Almanya, Hollanda ve İskandinav takımlarının takibinde olan genç futbolcunun Manchester’a gitmesi ise oldukça sürpriz olmuş Tor-Kristian Karlsen için…

link:http://www.dailymotion.com/video/edit/x9wafv_mama-biram-diouf_sport

Manchester United taraftarları kombinelerde indirim istiyor

Ronaldo’nun satışından yaklaşık 80 milyon pound kazanan ve Tevez’in 25 milyon poundluk bonservisini almayarak yaklaşık 100 milyon pound kar eden daha sonra yaptığı transferlerde de bu paranın yarısını bile harcamayan Manchester United’a taraftarlarından tepki gelmiş.

“MUST” adlı taraftar grubunun başkanı Sean Bones yaptığı açıklamada, kulüp transfer döneminde bu kadar kar ederken Old Trafford’ın kombine biletlerine %5 zam yapılmasının mantıksız olduğunu ve eğer Alex Ferguson‘un açıkladığı gibi başka bir transfer yapılmayacaksa kombinelerde indirime gidilmesi gerektiğini söylemiş.

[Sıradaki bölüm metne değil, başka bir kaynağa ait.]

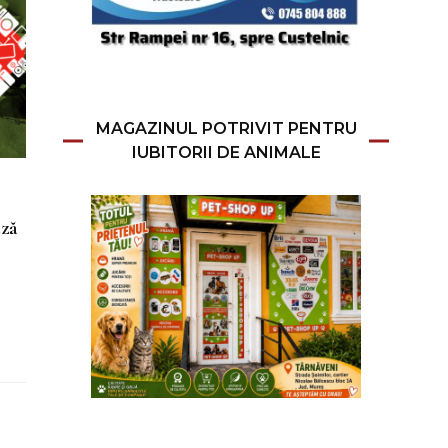
MAGAZINUL POTRIVIT PENTRU
IUBITORII DE ANIMALE
ază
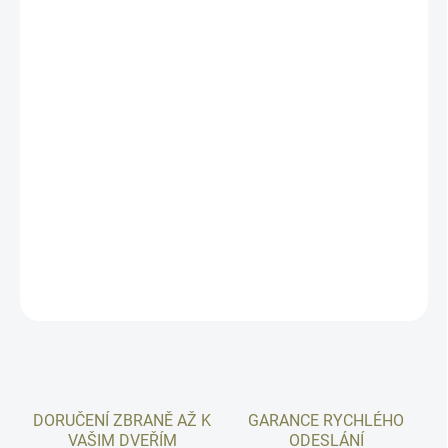
−
+
Přidat do košíku
Tento kolimátor využívá standard stopy Shield RMSc. Advanced
Mini Sight, nejnovější nabídka od Shield Sights, je uzavřený
pistolový kolimátor. AMS byl vytvořen spojením nejlepších
vlastností dvou vojensky osvědčených Shield Sights, SIS (NSN-
1240-99-176-8362) a RMSw (NSN-1240-99-490-5863), oba
zaměřovače zakoupené britskými speciálními jednotkami.
DETAILNÍ INFORMACE
ZEPTAT SE
HLÍDAT
DORUČENÍ ZBRANĚ AŽ K
GARANCE RYCHLÉHO
VAŠIM DVEŘÍM
ODESLÁNÍ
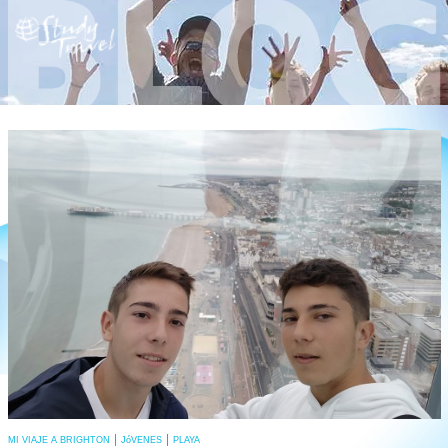
read
more
MI VIAJE A BRIGHTON
JóVENES
PLAYA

Bu arada şehrin bir diğer takımı Arap sermayeli Manchester City yaptığı transferler sonrası kombinelerine %7 zam yapmış.

Finansal Fair Play?

UEFA başkanı Michel Platini, Real Madrid’in yaptığı astromik transferlerin Avrupa’daki diğer kulüpleri çok etkilediğini, 2012 yılında finansal fair play kuralları koymayı planladıklarını ve bu kurallar çerçevesinde kulüplerin kendi gelirlerinin dışında paralarla transfer yapmalarının yasaklanacağını söylemiş.

Futbol endüstrisinde takımları için kendi kaynaklarını kullanan başkanlar varken ve bütün kanunlar onların yanındayken UEFA’nın işi biraz zor gibime geliyor.